Gradient Descent and Stochastic Gradient Descent in Machine Learning
Overview
The Gradient Descent Algorithm is the simplest method among algorithms that find the local minimum of the loss function by using the gradient of the loss function.
Description
Here, the loss function $L$ is considered a function of weights and biases with the dataset $X$ being fixed. If the input data looks like $\mathbf{x} \in \mathbb{R}^{m}$, then $L$ becomes a function of $(w_{1} , w_{2} , \cdots , w_{m} , b) \in \mathbb{R}^{m+1}$. Even with the same data, the value of the loss function varies depending on the weights and biases, and a decrease in the loss function indicates a better model has been made.
The Gradient Descent follows the manifold created by this function $L$ to find the optimal weights that result in a local minimum. To understand this principle in more detail, it’s beneficial to study about the gradient descent in numerical analysis.
The loss function’s value for the first chosen vector of weights and biases $\mathbf{w}_{1} \in \mathbb{R}^{m+1}$ can be further reduced to $\mathbf{w}_{2}$ by some appropriate positive number $\alpha$ as computed by $$ \mathbf{w}_{2} := \mathbf{w}_{1} - \alpha \nabla L (\mathbf{w}_{1} ) $$. Repeating this, $$ \mathbf{w}_{n+1} := \mathbf{w}_{n} - \alpha \nabla L (\mathbf{w}_{n} ) $$, can also further decrease the value of the loss function. This process of updating $\mathbf{w}_{n}$ is called Backpropagation. In machine learning, $\alpha$ is referred to as the Learning Rate, and depending on this value, the gradient descent may or may not succeed.
Success is as depicted above, where repeated calculations accurately find the weights and biases that make $L$ a local minimum. Especially, in the picture, it is both a local and absolute minimum, though usually, a local minimum may not definitely be the absolute minimum.
If $\alpha$ is too large, the values change significantly, speeding up the learning process, but if it’s excessively large, it could fail to converge, as shown above. This is referred to as Overshooting.
Conversely, if $\alpha$ is too small, mathematical convergence is guaranteed, but the change is so minimal that it takes too much time, and if it gets stuck in a local minimum, it can’t escape from its vicinity.
This is the basic concept of gradient descent, and in practice, various techniques are utilized to mitigate such issues.

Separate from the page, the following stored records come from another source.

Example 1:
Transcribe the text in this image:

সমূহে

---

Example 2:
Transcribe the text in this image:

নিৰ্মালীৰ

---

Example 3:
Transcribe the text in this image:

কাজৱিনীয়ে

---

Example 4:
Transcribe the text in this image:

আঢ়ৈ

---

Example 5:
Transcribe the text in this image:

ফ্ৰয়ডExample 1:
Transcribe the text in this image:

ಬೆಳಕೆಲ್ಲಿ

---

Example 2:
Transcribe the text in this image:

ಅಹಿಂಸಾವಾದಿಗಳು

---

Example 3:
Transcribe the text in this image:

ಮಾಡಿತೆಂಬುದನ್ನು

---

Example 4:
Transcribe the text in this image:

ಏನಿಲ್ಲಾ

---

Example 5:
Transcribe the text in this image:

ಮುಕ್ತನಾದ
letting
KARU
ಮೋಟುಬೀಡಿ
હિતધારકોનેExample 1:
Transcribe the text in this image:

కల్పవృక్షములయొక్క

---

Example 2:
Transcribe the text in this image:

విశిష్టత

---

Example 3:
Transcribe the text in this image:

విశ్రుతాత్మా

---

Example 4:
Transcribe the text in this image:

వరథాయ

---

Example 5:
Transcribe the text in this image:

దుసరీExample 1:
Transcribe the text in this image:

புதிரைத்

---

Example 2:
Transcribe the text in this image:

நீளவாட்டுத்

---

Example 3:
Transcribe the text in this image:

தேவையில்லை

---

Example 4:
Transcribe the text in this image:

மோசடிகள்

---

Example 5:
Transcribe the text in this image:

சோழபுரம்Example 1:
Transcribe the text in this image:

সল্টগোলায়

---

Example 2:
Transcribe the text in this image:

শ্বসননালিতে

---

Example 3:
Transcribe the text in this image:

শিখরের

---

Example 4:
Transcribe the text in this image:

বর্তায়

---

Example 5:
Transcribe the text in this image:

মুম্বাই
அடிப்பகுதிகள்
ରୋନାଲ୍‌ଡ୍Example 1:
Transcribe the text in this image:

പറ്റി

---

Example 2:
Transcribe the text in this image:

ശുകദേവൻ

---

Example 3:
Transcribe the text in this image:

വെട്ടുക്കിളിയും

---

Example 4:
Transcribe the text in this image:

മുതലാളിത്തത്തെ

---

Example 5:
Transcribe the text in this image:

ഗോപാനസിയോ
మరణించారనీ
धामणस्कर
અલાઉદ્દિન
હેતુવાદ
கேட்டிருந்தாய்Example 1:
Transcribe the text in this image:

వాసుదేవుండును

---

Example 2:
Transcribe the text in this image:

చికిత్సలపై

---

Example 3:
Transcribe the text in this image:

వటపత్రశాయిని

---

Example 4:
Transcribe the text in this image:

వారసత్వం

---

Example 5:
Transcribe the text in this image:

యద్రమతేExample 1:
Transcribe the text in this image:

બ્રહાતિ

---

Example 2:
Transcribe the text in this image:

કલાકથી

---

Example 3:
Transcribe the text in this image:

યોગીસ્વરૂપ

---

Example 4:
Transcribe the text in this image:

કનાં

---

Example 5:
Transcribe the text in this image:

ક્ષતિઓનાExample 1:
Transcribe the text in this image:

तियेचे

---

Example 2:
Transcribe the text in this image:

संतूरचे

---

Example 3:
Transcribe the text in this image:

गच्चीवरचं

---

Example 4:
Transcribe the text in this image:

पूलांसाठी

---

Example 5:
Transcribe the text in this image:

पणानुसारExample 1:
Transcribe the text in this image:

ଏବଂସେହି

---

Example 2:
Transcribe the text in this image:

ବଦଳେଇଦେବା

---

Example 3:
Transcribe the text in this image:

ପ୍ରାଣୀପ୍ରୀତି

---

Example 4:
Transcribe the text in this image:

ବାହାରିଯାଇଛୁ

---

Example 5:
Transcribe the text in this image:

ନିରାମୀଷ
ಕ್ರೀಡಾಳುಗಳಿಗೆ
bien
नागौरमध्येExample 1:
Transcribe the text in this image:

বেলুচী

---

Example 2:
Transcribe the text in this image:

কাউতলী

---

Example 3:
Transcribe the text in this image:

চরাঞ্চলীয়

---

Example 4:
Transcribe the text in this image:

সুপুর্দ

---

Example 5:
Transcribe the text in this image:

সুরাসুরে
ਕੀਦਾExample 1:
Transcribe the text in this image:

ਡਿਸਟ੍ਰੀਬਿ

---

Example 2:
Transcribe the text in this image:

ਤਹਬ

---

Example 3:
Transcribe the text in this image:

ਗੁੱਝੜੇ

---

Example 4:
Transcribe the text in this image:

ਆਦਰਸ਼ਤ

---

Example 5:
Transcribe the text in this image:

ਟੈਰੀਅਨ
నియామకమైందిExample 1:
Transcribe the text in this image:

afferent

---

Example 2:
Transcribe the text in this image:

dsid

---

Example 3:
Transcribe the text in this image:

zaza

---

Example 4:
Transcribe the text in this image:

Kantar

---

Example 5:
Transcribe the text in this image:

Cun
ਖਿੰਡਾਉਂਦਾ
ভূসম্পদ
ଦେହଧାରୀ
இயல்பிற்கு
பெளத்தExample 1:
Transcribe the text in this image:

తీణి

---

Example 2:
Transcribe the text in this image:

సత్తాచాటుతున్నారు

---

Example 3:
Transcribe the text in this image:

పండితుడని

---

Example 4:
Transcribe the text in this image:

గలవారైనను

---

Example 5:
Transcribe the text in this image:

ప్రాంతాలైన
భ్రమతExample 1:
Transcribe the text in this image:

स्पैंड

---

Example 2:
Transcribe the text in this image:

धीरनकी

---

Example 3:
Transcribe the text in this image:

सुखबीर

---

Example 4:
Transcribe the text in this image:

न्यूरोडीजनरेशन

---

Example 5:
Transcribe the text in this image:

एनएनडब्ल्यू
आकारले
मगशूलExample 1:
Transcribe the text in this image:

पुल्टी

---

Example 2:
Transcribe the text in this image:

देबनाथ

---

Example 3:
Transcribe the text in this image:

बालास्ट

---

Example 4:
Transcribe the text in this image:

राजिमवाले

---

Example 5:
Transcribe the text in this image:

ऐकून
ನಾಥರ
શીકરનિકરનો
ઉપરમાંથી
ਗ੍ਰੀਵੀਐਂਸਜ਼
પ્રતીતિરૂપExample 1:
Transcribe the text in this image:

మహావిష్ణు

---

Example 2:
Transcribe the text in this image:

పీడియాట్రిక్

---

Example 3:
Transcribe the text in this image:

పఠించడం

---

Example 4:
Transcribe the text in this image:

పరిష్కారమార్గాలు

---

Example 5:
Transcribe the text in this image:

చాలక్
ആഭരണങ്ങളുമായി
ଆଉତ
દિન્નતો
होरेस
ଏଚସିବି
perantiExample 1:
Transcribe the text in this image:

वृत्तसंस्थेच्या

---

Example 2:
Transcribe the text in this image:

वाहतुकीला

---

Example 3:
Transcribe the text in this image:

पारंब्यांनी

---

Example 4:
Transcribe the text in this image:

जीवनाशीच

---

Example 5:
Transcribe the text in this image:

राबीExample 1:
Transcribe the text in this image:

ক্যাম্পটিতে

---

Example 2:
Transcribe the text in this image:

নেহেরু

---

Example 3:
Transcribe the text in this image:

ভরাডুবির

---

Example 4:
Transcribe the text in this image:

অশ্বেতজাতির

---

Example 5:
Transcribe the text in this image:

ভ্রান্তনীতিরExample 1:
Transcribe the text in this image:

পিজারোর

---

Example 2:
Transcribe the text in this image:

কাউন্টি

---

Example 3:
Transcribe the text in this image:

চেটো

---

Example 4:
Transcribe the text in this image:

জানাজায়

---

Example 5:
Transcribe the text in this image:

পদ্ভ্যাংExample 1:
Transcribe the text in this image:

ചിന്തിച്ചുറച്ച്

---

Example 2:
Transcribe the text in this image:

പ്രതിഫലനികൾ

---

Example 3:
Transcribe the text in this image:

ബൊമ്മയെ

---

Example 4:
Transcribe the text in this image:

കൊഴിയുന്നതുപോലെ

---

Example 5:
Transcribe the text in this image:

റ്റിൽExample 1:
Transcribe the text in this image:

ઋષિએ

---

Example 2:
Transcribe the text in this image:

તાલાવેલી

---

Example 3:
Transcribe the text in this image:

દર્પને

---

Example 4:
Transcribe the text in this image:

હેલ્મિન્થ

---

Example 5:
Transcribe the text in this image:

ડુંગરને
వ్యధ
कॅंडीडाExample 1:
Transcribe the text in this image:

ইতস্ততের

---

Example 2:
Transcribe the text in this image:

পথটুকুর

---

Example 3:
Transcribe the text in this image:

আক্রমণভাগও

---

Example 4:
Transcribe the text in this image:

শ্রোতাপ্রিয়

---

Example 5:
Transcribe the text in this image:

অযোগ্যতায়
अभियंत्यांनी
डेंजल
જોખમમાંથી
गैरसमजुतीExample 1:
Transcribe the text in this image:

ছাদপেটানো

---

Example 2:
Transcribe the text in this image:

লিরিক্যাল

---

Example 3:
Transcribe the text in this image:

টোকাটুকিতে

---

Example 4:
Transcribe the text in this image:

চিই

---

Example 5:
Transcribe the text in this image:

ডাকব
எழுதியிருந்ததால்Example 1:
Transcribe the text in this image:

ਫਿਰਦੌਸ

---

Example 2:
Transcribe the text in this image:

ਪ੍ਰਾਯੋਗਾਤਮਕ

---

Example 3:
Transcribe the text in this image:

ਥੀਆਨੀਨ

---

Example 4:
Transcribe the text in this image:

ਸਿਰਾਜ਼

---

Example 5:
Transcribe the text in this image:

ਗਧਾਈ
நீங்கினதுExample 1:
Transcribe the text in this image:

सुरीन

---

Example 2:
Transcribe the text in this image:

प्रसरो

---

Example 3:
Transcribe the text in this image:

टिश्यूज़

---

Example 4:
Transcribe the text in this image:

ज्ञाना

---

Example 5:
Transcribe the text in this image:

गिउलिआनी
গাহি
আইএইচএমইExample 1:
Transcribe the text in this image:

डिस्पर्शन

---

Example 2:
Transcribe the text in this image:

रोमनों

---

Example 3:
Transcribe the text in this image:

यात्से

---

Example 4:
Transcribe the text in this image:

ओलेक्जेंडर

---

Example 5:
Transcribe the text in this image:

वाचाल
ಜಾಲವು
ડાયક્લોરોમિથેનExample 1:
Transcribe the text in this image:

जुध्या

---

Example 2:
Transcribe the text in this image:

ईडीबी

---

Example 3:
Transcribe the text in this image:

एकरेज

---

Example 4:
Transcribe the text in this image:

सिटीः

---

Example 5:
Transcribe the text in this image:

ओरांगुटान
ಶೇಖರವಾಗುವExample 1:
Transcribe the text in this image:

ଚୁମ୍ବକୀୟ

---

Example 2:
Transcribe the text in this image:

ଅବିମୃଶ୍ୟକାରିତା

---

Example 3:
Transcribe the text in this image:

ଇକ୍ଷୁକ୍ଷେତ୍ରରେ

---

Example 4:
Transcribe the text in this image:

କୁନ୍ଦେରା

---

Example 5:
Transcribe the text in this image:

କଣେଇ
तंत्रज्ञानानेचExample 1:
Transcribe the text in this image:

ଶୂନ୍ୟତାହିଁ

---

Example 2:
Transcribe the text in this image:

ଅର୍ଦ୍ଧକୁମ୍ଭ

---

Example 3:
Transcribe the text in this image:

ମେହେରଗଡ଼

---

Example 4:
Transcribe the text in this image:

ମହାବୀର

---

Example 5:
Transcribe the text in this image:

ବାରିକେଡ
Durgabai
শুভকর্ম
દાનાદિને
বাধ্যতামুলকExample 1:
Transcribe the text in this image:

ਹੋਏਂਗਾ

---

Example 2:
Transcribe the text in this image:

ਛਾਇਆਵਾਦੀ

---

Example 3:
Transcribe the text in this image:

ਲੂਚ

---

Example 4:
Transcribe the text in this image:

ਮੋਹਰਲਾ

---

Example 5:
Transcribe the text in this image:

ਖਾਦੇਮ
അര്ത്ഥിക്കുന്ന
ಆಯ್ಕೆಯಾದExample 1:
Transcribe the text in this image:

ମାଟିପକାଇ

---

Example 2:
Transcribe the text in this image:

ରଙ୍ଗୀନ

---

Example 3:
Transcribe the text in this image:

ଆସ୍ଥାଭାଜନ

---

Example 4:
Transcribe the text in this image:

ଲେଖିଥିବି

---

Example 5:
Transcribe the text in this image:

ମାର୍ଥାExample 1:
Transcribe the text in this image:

Stochastic Gradient Descent
Applying gradient descent after each mini-batch is called stochastic gradient descent or SGD. Some sources describe it as follows:
- Learning with batch learning: Batch gradient descent
- Learning with mini-batch learning: Mini-batch gradient descent
- Learning with online learning: Stochastic gradient descent
However, this distinction is practically useless. Typically in deep learning, only mini-batch learning is used, and setting the batch size to $1$ turns it into online learning. Thus, in actual deep learning practices, “gradient descent = stochastic gradient descent = mini-batch gradient descent” is an acceptable interpretation.
The term “stochastic” doesn’t need to be heavily emphasized. If the entire dataset is seen as a population, then learning with mini-batches is akin to repeatedly learning from sample populations, hence the term “stochastic” is appropriate.